Entre adultes, il est important de faire attention à nos comportements pour donner le bon exemple.

Laurie Belleterre
coordinatrice des moyens de fonctionnement
Aussi, les animateurs et les directeurs sont formés à recueillir, à transmettre et à traiter la parole des enfants : ils ne sont pas psychologues, mais des relais. Le plus difficile, c’est quand un jeune confie quelque chose « sous secret ». Dans ces cas-là, il faut avoir conscience que protéger, ce n’est pas garder le silence, c’est transmettre la parole à ceux qui peuvent agir.

Quels sont les signes devant alerter les parents ?

L’observation et l’écoute sont les deux piliers. Il faut éviter d’interpréter trop vite ce que dit ou fait un enfant, et plutôt poser des questions, creuser, s’intéresser sincèrement. Le harcèlement n’est pas toujours visible : un enfant peut être intégré dans un groupe tout en étant la cible de micro-violences quotidiennes. L’isolement n’est donc pas le seul indicateur. Parfois, les enfants ne parlent pas, par honte ou peur de trahir un secret.

D’où l’importance d’instaurer une relation de confiance, sans jugement, et de savoir recueillir la parole plutôt que de chercher immédiatement à résoudre.

Laurie Belleterre
coordinatrice des moyens de fonctionnement
Il faut aussi parler du cyberharcèlement : les parents ont aujourd’hui un rôle essentiel dans l’accompagnement numérique de leurs enfants.

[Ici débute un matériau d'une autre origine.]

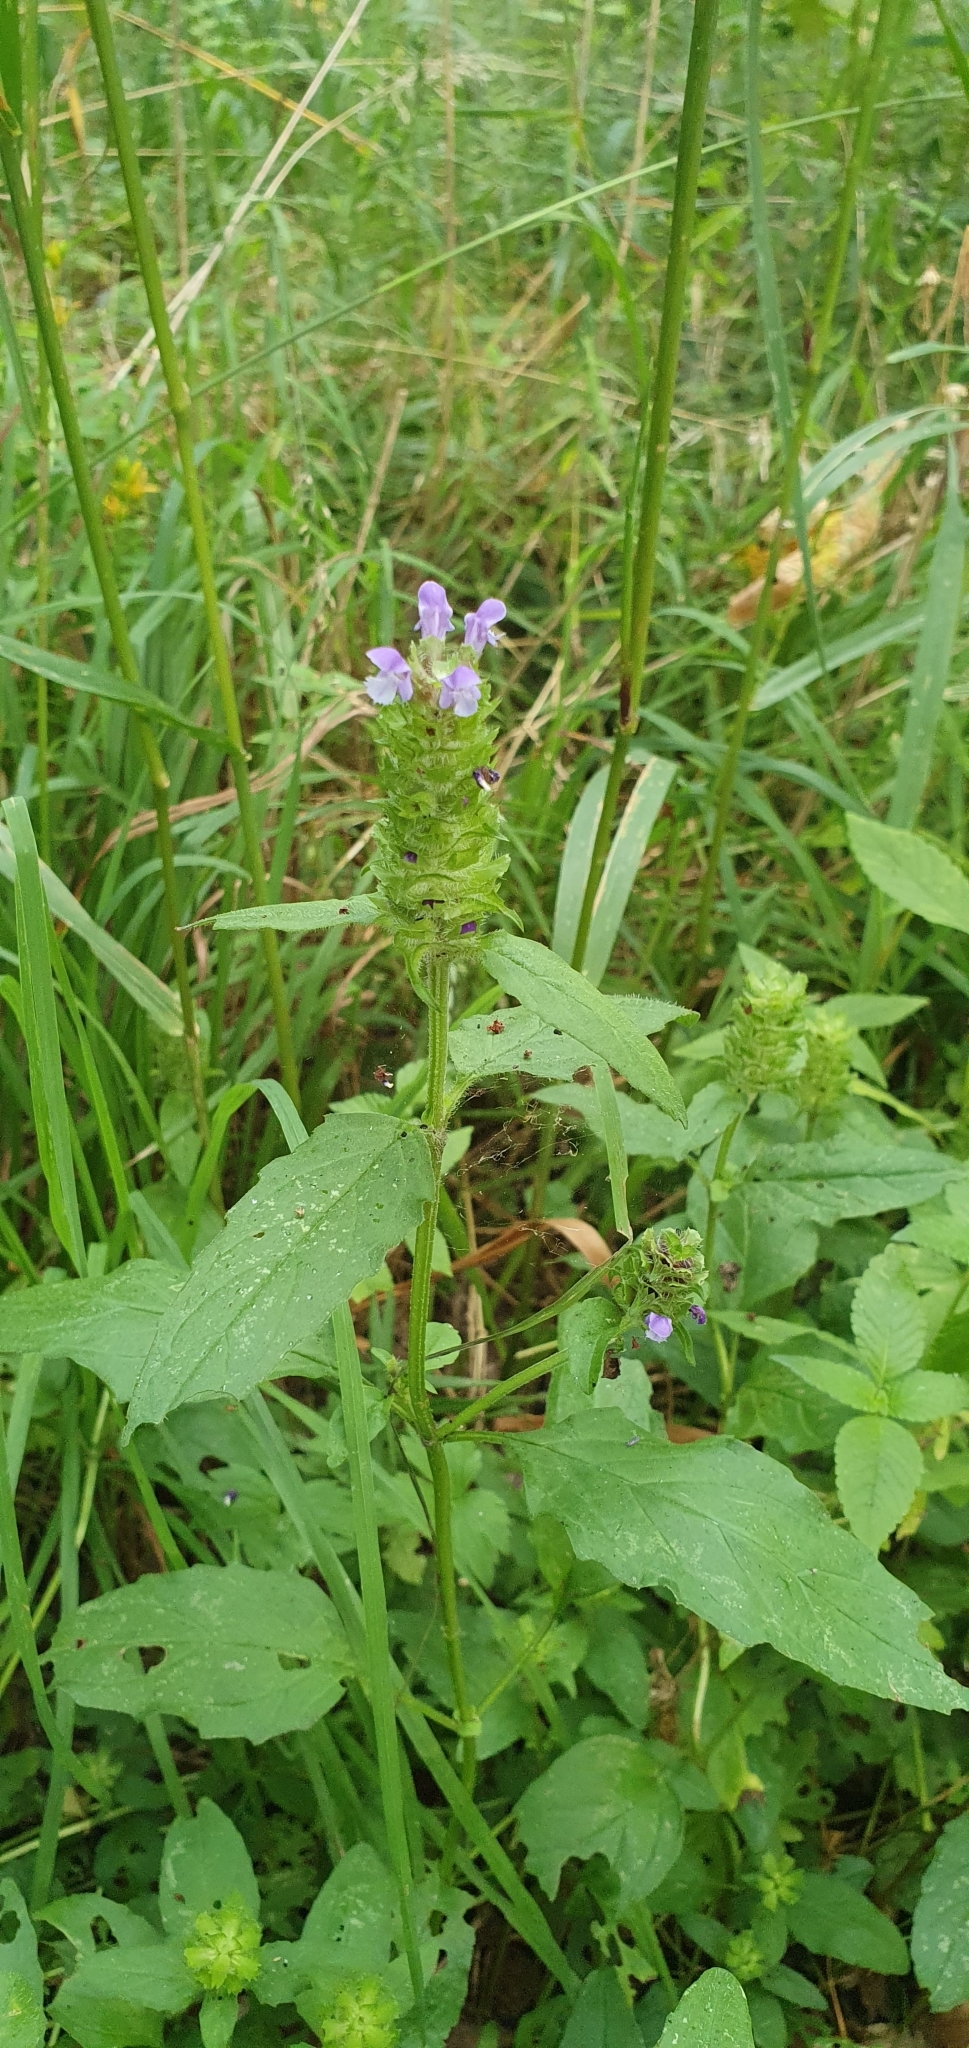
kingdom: Plantae
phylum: Tracheophyta
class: Magnoliopsida
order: Lamiales
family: Lamiaceae
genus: Prunella
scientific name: Prunella vulgaris
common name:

Le harcèlement ne s’arrête plus à la porte de l’école et il se poursuit parfois sur les réseaux sociaux, les messageries et même les jeux en ligne, où les échanges peuvent devenir violents sans que les adultes en aient conscience.
Il ne s’agit pas d’espionner, mais de surveiller avec bienveillance. Installer un cadre clair, discuter des règles d’usage, et rappeler qu’Internet garde des traces : ce sont des réflexes indispensables. Les parents peuvent demander à voir avec qui l’enfant joue, quels outils il utilise pour communiquer, et vérifier les paramètres de confidentialité.

Comment peut-on mieux prévenir le harcèlement à l’école ?

Il faut travailler sur la confiance en soi. C’est le cœur du problème, aussi bien pour la victime que pour le harceleur ou le témoin. Un enfant sûr de lui saura dire non, alerter ou se défendre avec calme.
La prévention passe aussi par le rythme : savoir ralentir. Dans nos écoles, tout va vite, on multiplie les activités, les sorties, et on oublie parfois les moments informels d’écoute. Ces temps calmes, ces discussions à la cantine ou dans la cour sont souvent les plus précieux. C’est là que les enfants se livrent. C’est aussi à ces moments que l’on peut détecter les signaux faibles : de petits indices, parfois discrets, qui peuvent révéler un mal-être ou une difficulté chez un enfant. Les repérer tôt permet d’agir avant que la situation ne s’aggrave.
Finalement, lutter contre le harcèlement, ce n’est pas seulement réagir à la violence : c’est bâtir une culture de la bienveillance, de la parole et du respect mutuel.
Pour aller plus loin à la maison
Stop la violence est un jeu en ligne gratuit qui aide les collégiens et lycéens à comprendre et à prévenir le harcèlement à l’école. Créé par Tralalere avec le soutien du ministère de l’Éducation nationale, il permet aux jeunes, à travers des enquêtes interactives, d’apprendre à reconnaître, à comprendre et à agir face à la violence. Un outil simple et sûr pour dialoguer en famille sur ces sujets essentiels.